Group members: Aizhan and Darmen
Concept:
As we began planning how to present our musical instrument and the sound produced by the buzzer while using both digital and analog sensors, we decided to use a button as our digital sensor and a distance-measuring sensor as our analog sensor. The main concept is that the distance sensor detects how far an object or hand is, and based on that distance, it produces different notes and sounds through the buzzer. When the button is pressed, the system pauses for 300 milliseconds (0.3 seconds) and temporarily stops reading distance values, effectively muting the instrument. Pressing the button again reactivates the sensor, allowing the instrument to continue playing notes according to the object’s position. This simple toggle system makes it easy to control when the instrument is active, giving users time to experiment with the sound and movement.
Arduino Setup and Demonstration:
Schematic Diagram:
Setup:
Coding:
if (sensorActive) {
int distance = getDistance();
Serial.println(distance);
if (1 < distance && distance < 5) {
tone(BUZZER, NOTE_C4);
} else if (5 < distance && distance < 10) {
tone(BUZZER, NOTE_D4);
} else if (10 < distance && distance < 15) {
tone(BUZZER, NOTE_E4);
} else if (15 < distance && distance < 20) {
tone(BUZZER, NOTE_F4);
} else if (20 < distance && distance < 25) {
tone(BUZZER, NOTE_G4);
} else if (25 < distance && distance < 30) {
tone(BUZZER, NOTE_A4);
} else if (30 < distance && distance < 35) {
tone(BUZZER, NOTE_B4);
} else {
noTone(BUZZER);
}
}
}
float getDistance() {
float echoTime; //variable to store the time it takes for a ping to bounce off an object
float calculatedDistance; //variable to store the distance calculated from the echo time
//send out an ultrasonic pulse that's 10ms long
digitalWrite(TRIG_PIN, HIGH);
delayMicroseconds(10);
digitalWrite(TRIG_PIN, LOW);
echoTime = pulseIn(ECHO_PIN, HIGH); //pulsein command to see how long it takes for pulse to bounce back to sensor
calculatedDistance = echoTime / 55.2; //calculate distance of object that reflected the pulse in cm
return calculatedDistance;
}
We would say the highlight of the coding would be the part where the distance-measuring sensor interacts with the buzzer to produce different musical notes based on how close or far an object is. We were excited to experiment with the distance-measuring sensor and explore how it could be programmed to produce sound through the buzzer. To get better understanding of the integrating notes we referred to Arduino tutorials.

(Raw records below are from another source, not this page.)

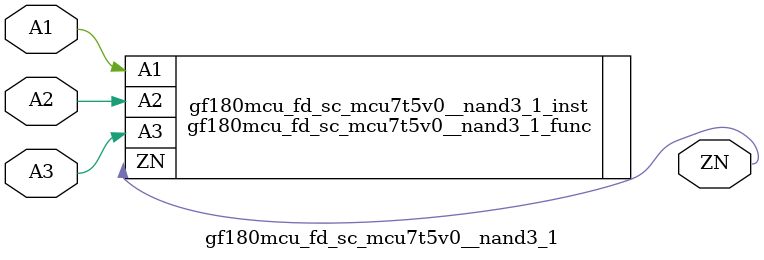
<source format=v>

module gf180mcu_fd_sc_mcu7t5v0__nand3_1( A3, ZN, A2, A1 );
input A1, A2, A3;
output ZN;

   `ifdef FUNCTIONAL  //  functional //

	gf180mcu_fd_sc_mcu7t5v0__nand3_1_func gf180mcu_fd_sc_mcu7t5v0__nand3_1_behav_inst(.A3(A3),.ZN(ZN),.A2(A2),.A1(A1));

   `else

	gf180mcu_fd_sc_mcu7t5v0__nand3_1_func gf180mcu_fd_sc_mcu7t5v0__nand3_1_inst(.A3(A3),.ZN(ZN),.A2(A2),.A1(A1));

	// spec_gates_begin


	// spec_gates_end



   specify

	// specify_block_begin

	// comb arc A1 --> ZN
	 (A1 => ZN) = (1.0,1.0);

	// comb arc A2 --> ZN
	 (A2 => ZN) = (1.0,1.0);

	// comb arc A3 --> ZN
	 (A3 => ZN) = (1.0,1.0);

	// specify_block_end

   endspecify

   `endif

endmodule

</source>
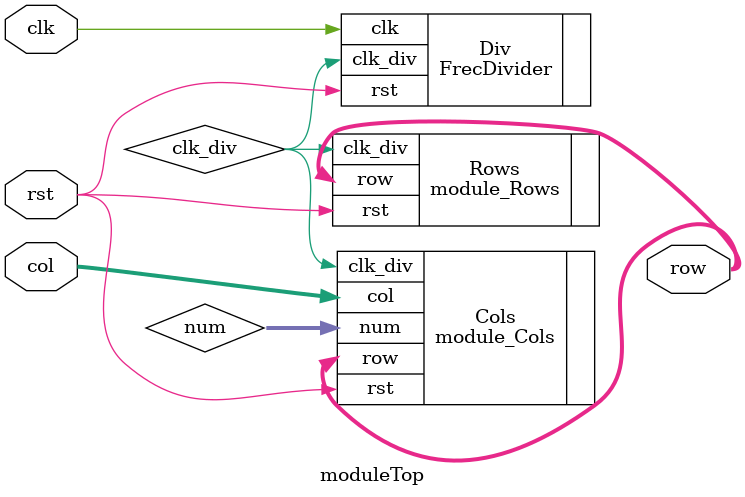
<source format=sv>
module moduleTop (
    input clk,
    input rst,
    input [3:0] col,
    output [3:0] row
);
    
    wire clk_div;
    wire [3:0] row;
    wire [3:0] num;

    FrecDivider Div(
        .clk(clk),
        .rst(rst),
        .clk_div(clk_div)
    );

    module_Rows Rows(
        .rst(rst),
        .clk_div(clk_div),
        .row(row)
    );

    module_Cols Cols(
        .rst(rst),
        .clk_div(clk_div),
        .row(row),
        .col(col),
        .num(num)
    );
    
endmodule
</source>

In the code above, the sensor continuously measures the distance of an object and converts the time it takes for the sound wave to bounce back into centimeters. Depending on the measured distance, the buzzer plays different musical notes, creating a simple melody that changes as the object moves closer or farther away.
Reflection:
We enjoyed experimenting with the distance-measuring sensor as it taught us how precise sensor readings can be transformed into meaningful outputs like sound, and combining it with the button control helped us manage the instrument’s activation smoothly. For future improvements, we would like to expand the range of notes to create more complex melodies and add LED lights that change color with the pitch to make the instrument more visually engaging. We could also experiment with different sensors, such as touch or motion sensors, to add more layers of interactivity. Finally, refining the accuracy and response speed of the sensor would make the sound transitions smoother and enhance the overall experience.